A third priority is laterality. Our system is designed to make use of translations among all language varieties in any combination. The quality of our data is boosted if there are multiple translation paths from any expression to any other. In some other project a Laz–English dictionary may be more useful than a Laz–Georgian dictionary, but for PanLex both are useful, and, if we already have many Laz-English translations, then the Laz–Georgian dictionary is more useful.
We also value quality. Resources created by qualified scholars and works that have gone through edited revisions tend to be more useful than resources that are anonymous are based on the testimony of a single speaker.
We can’t ignore efficiency, because of our limited funds. We prioritize data that can be assimilated automatically. Digital files in text formats, and printed pages that are easily converted to such files, have high priority. Sometimes we find a hard-to-convert resource, but the author agrees to give us a more tractable version of it.

Sources

We mostly don’t do our own translation; we collect translations attested by others.

Translations can be collected one at a time, or in sets. Up to now, almost all our acquisition has been in sets, and this site documents acquisition only of that kind. We call our sets of data sources.

We acquire sources by procuring resources. An example of a resource is a bilingual dictionary published as a PDF file, containing publication information, an introduction, a main section from language A into language B with detailed translations, and a section from language B into language A with only the lemmatic forms.
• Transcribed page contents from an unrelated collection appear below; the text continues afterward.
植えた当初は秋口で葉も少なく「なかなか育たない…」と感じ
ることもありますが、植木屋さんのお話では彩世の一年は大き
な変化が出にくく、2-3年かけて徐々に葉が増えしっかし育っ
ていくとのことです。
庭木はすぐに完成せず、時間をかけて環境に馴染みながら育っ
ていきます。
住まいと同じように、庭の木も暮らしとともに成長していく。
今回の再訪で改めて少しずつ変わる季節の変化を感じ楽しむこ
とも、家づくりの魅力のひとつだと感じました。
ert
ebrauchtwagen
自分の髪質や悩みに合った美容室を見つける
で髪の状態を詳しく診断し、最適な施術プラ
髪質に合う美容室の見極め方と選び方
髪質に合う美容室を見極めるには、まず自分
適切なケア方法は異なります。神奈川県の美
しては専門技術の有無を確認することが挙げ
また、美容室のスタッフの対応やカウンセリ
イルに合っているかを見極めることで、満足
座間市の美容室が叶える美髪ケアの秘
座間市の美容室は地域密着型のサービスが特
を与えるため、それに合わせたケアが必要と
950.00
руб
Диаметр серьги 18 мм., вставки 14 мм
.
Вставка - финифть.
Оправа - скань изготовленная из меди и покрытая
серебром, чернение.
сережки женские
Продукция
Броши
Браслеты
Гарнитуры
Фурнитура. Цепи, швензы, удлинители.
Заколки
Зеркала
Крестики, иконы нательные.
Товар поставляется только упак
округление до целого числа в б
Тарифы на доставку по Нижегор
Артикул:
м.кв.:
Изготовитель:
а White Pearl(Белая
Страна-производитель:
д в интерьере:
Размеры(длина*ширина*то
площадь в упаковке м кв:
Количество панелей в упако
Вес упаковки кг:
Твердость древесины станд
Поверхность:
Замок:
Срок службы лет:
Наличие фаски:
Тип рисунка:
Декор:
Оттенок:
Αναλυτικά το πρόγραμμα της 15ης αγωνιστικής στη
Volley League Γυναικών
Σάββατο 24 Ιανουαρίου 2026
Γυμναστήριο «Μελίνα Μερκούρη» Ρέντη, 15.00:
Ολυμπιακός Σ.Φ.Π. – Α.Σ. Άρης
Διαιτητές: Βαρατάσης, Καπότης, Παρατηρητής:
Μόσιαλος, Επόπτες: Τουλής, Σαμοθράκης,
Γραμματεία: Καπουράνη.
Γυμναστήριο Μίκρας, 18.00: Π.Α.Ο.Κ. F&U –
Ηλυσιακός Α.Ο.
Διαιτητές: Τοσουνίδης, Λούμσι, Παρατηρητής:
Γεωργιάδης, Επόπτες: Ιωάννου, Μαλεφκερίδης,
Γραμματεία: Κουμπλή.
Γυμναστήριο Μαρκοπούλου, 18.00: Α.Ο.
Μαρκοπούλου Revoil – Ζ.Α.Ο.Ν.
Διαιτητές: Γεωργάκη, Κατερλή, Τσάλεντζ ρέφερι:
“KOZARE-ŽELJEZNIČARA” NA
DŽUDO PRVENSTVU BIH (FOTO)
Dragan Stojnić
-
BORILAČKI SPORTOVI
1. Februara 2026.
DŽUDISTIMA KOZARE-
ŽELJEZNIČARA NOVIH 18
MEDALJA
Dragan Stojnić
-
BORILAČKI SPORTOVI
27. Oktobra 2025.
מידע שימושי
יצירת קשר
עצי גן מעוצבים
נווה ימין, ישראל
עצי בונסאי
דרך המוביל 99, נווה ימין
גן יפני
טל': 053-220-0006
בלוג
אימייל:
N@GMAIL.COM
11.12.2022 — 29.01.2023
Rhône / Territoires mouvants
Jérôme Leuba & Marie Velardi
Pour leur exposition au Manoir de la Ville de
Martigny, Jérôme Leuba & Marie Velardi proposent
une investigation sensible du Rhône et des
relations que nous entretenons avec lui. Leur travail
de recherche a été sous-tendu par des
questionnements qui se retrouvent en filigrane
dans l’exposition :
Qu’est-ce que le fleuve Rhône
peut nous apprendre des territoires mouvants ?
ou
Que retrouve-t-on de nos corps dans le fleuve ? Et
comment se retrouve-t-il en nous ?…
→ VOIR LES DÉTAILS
We treat that resource as providing not one, but two sources: an A–B source and a B–A source.

When you procure a resource, you also document the sources that it provides. Your documentation goes into the database and is retrievable along with the data once the data have been assimilated. In this way, you are documenting the “provenance” of our data.

Ownership

When we procure copies of documentary resources attesting lexical translations, we store those copies for our own use. We protect our copies from public access. Do we need to obtain permission, or ownership of data, before we do this?

There is controversy, even litigation, about the ownership of information. PanLex acquires data amidst uncertainty and change. We believe that our acquisition principles are well-founded in the law of fair use of copyrighted works and otherwise, but nobody’s principles are universally approved. We take a similar position with respect to our assimilation of data that we find in acquired sources.